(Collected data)
· · · ·

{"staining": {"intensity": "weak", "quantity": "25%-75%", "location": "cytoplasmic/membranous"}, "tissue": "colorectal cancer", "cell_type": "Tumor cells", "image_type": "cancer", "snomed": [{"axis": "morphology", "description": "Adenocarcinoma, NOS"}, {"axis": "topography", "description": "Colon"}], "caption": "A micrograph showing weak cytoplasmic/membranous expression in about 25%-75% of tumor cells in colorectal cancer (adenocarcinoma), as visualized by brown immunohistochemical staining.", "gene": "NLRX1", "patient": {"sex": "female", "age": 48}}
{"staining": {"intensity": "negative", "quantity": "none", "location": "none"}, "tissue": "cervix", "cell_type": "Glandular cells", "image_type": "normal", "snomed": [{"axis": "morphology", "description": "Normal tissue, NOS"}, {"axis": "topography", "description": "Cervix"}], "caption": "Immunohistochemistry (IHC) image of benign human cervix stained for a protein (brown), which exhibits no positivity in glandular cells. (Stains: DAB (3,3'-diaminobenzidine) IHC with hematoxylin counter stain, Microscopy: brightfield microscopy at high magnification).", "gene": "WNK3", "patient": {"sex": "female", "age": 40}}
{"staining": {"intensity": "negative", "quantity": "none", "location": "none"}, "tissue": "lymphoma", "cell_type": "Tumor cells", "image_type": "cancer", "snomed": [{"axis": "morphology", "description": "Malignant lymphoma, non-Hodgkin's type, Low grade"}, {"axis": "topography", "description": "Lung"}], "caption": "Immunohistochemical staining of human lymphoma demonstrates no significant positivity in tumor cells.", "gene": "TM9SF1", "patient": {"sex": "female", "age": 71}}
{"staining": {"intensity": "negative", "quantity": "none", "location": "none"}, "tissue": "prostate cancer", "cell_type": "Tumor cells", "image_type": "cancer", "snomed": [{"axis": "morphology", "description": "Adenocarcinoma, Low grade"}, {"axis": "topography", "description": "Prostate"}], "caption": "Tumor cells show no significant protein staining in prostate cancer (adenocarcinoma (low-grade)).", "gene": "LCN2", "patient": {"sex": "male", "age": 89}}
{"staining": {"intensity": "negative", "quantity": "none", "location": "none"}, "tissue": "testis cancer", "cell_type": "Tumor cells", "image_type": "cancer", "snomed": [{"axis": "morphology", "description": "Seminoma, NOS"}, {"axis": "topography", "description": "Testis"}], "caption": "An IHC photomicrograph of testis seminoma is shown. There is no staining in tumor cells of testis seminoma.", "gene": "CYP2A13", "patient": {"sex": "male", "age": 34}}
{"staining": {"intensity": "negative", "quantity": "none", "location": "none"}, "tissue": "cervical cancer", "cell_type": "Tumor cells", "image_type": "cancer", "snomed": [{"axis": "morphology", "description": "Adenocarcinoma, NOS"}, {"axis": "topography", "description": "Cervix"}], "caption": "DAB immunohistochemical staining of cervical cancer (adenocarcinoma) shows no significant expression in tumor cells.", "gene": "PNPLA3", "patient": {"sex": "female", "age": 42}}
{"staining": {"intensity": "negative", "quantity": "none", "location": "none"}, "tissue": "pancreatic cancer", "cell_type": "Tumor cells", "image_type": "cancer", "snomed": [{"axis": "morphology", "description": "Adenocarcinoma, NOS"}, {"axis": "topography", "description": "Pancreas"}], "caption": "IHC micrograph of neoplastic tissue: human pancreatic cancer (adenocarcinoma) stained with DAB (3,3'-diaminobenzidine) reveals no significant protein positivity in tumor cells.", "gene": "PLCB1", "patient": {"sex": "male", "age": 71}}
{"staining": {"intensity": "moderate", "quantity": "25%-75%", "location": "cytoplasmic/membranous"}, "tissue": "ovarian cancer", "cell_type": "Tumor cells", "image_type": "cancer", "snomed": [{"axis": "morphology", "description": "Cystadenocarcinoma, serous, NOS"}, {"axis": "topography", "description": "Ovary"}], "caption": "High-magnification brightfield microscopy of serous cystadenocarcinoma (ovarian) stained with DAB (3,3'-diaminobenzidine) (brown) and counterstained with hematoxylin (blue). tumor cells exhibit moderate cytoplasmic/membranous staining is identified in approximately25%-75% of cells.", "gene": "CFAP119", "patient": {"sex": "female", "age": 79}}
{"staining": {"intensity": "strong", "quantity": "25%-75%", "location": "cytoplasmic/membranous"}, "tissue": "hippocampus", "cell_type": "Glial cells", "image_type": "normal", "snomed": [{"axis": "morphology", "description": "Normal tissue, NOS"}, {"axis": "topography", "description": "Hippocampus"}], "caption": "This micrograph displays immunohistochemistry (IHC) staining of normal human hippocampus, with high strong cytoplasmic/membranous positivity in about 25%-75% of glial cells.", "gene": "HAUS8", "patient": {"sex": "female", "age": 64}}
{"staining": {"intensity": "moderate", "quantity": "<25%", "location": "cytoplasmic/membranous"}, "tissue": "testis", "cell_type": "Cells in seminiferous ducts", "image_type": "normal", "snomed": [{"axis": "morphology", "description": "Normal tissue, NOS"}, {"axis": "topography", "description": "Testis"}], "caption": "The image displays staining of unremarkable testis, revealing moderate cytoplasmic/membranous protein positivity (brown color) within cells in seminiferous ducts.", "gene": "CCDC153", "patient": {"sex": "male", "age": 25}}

· · · ·

What this task involves:
The required output is the lines from the one holding "brightfield microscopy of" through the last line of the entries above, copied exactly.

Solution for this exercise:
{"staining": {"intensity": "moderate", "quantity": "25%-75%", "location": "cytoplasmic/membranous"}, "tissue": "ovarian cancer", "cell_type": "Tumor cells", "image_type": "cancer", "snomed": [{"axis": "morphology", "description": "Cystadenocarcinoma, serous, NOS"}, {"axis": "topography", "description": "Ovary"}], "caption": "High-magnification brightfield microscopy of serous cystadenocarcinoma (ovarian) stained with DAB (3,3'-diaminobenzidine) (brown) and counterstained with hematoxylin (blue). tumor cells exhibit moderate cytoplasmic/membranous staining is identified in approximately25%-75% of cells.", "gene": "CFAP119", "patient": {"sex": "female", "age": 79}}
{"staining": {"intensity": "strong", "quantity": "25%-75%", "location": "cytoplasmic/membranous"}, "tissue": "hippocampus", "cell_type": "Glial cells", "image_type": "normal", "snomed": [{"axis": "morphology", "description": "Normal tissue, NOS"}, {"axis": "topography", "description": "Hippocampus"}], "caption": "This micrograph displays immunohistochemistry (IHC) staining of normal human hippocampus, with high strong cytoplasmic/membranous positivity in about 25%-75% of glial cells.", "gene": "HAUS8", "patient": {"sex": "female", "age": 64}}
{"staining": {"intensity": "moderate", "quantity": "<25%", "location": "cytoplasmic/membranous"}, "tissue": "testis", "cell_type": "Cells in seminiferous ducts", "image_type": "normal", "snomed": [{"axis": "morphology", "description": "Normal tissue, NOS"}, {"axis": "topography", "description": "Testis"}], "caption": "The image displays staining of unremarkable testis, revealing moderate cytoplasmic/membranous protein positivity (brown color) within cells in seminiferous ducts.", "gene": "CCDC153", "patient": {"sex": "male", "age": 25}}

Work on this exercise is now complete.